Like the seafarers of old, managers are constantly searching the horizon for dependable clues that can help them navigate what they often experience as treacherous environments. The challenges related to change management are often seen as wicked problems: problems that “cannot be easily and objectively defined . . . and that are open to interpretation from a virtually endless variety of angles. The same is true for possible solutions” (De Wit & Meyer, 1999, p. 60). These challenges are not hypothetical; for the managers involved they are real, and they have to act on them. As Bower (2000) states:

It’s one thing to recognize that a corporation is a complex nonlinear system interacting with a very rich and changing environment. It is another to provide a map of that system that permits managers to act in an intentionally rational fashion. (p. 91)

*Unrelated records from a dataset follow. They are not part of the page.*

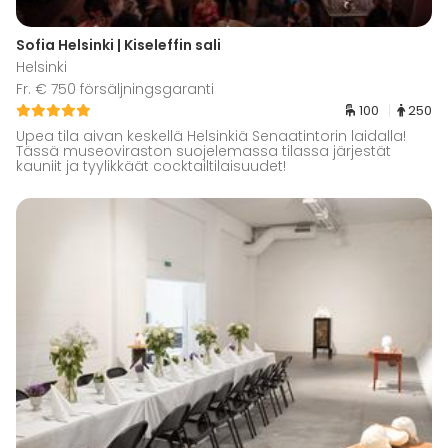
Sofia Helsinki | Kiseleffin sali
Helsinki
Fr. € 750 försäljningsgaranti
100
250
Upea tila aivan keskellä Helsinkiä Senaatintorin laidalla!
Tässä museoviraston suojelemassa tilassa järjestät
kauniit ja tyylikkäät cocktailtilaisuudet!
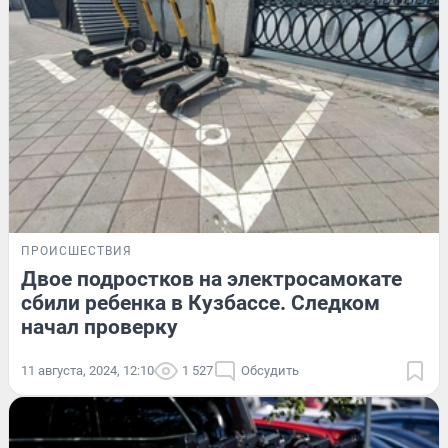
ПРОИСШЕСТВИЯ
Двое подростков на электросамокате
сбили ребенка в Кузбассе. Следком
начал проверку
11 августа, 2024, 12:10
1 527
Обсудить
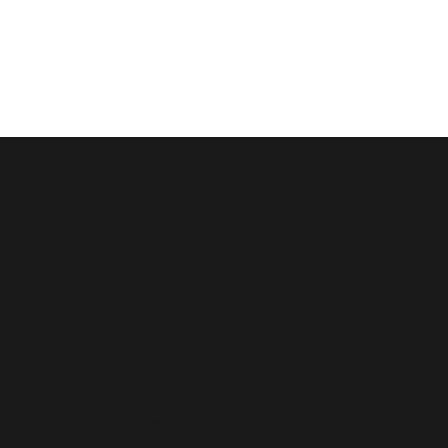
ezpieczeństwa w Ruchu
ym roku nasze stowarzyszenie podjęło współpracę z 
m działającym przy Urzędzie Miasta. W ostatnim czasi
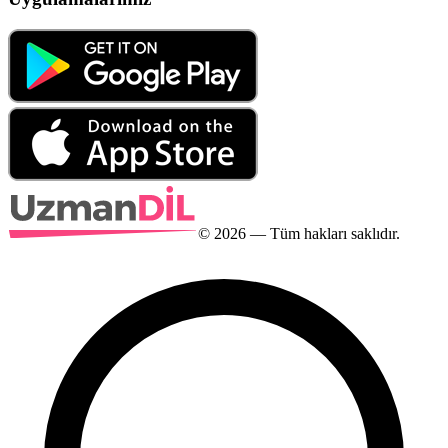
©
2026
— Tüm hakları saklıdır.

The need for such a map increases with the pressure, challenges, and competition managers and their people face. This makes them prone to stories and models that promise to tackle the complex problem of changing organizations and people. These ambitious, struggling, and sometimes insecure managers are the first ‘targets’ of authors producing books with promising titles such as Managing at the Speed of Change (Conner, 1992), Teaching the Elephant to Dance (Belasco, 1990), The Change Leaders Roadmap (Anderson & Anderson, 2010), and Taking People With You (Novak, 2012). Despite all the theories, models, and stories about change management, crafting organizational and behavioral change is not a trivial task.